The camera lingered on Megan. She was practicing her "talent" routine: a dramatic monologue from The Crucible . But halfway through, she stopped. She looked directly into the lens—directly at Leo's father—and said, "They told me to lose five pounds or I can't walk the finale. I'm 14." He slid it into the old combo TV/VCR
Leo found it at the bottom of a cardboard box labeled "Dad's Archives" in the garage, three months after the funeral. His father, a man who spent forty years as a local television engineer in rural North Carolina, had left behind reels of forgotten static, school board meetings, and church bazaars. But this tape was different. The ".mpg" was a lie—it was analog, a relic.

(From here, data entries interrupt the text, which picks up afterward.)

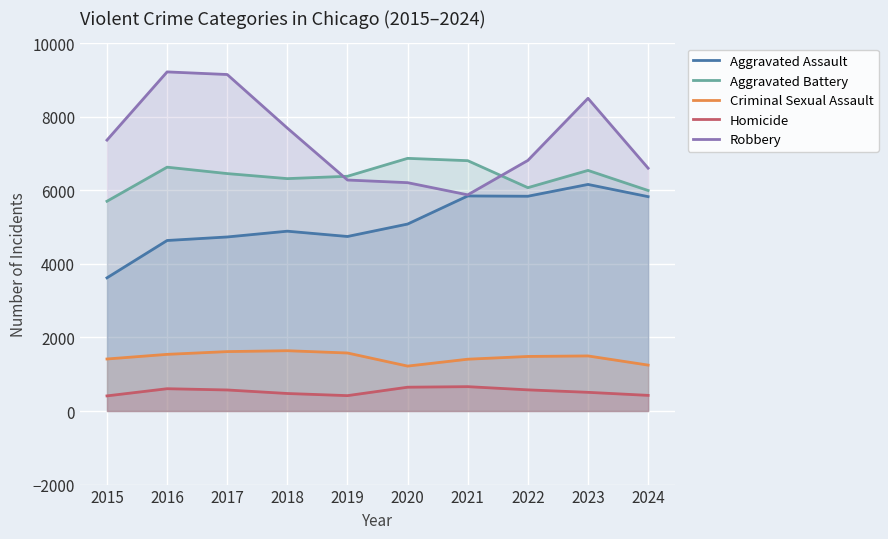

Reading left to right, extract all data points from this chart.

Aggravated Assault: 2015=3620	2016=4635	2017=4731	2018=4888	2019=4744	2020=5082	2021=5846	2022=5838	2023=6159	2024=5827
Aggravated Battery: 2015=5702	2016=6628	2017=6454	2018=6317	2019=6381	2020=6868	2021=6805	2022=6071	2023=6540	2024=5994
Criminal Sexual Assault: 2015=1414	2016=1540	2017=1615	2018=1639	2019=1577	2020=1221	2021=1408	2022=1483	2023=1497	2024=1248
Homicide: 2015=411	2016=606	2017=572	2018=476	2019=418	2020=647	2021=662	2022=575	2023=508	2024=425
Robbery: 2015=7364	2016=9218	2017=9147	2018=7690	2019=6279	2020=6207	2021=5876	2022=6812	2023=8500	2024=6601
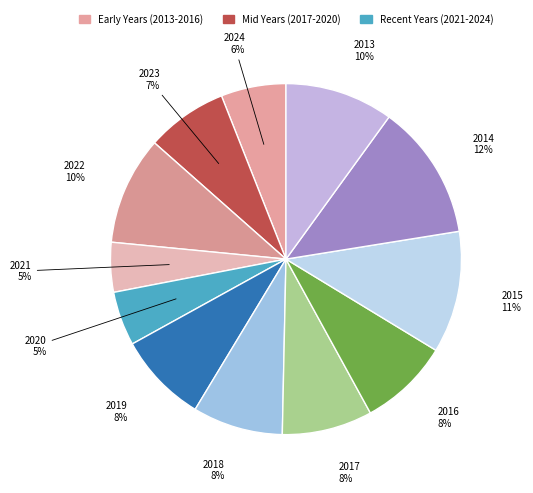

Does 2024 account for over 50% of the chart?

No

The screen showed a high school auditorium in 1999. A banner read: "Blue Ridge Valley Junior Miss – Celebrating Tomorrow’s Leaders." The video was grainy, the color palette washed-out teal and burgundy. A teenage girl stood center stage, microphone in hand, wearing a stiff, sequined evening gown. She was introducing herself. Leo looked at the tape one last time
The tape ended. Leo rewound it three times, watching his father's silence, Megan's courage, the slow rot behind the rhinestones.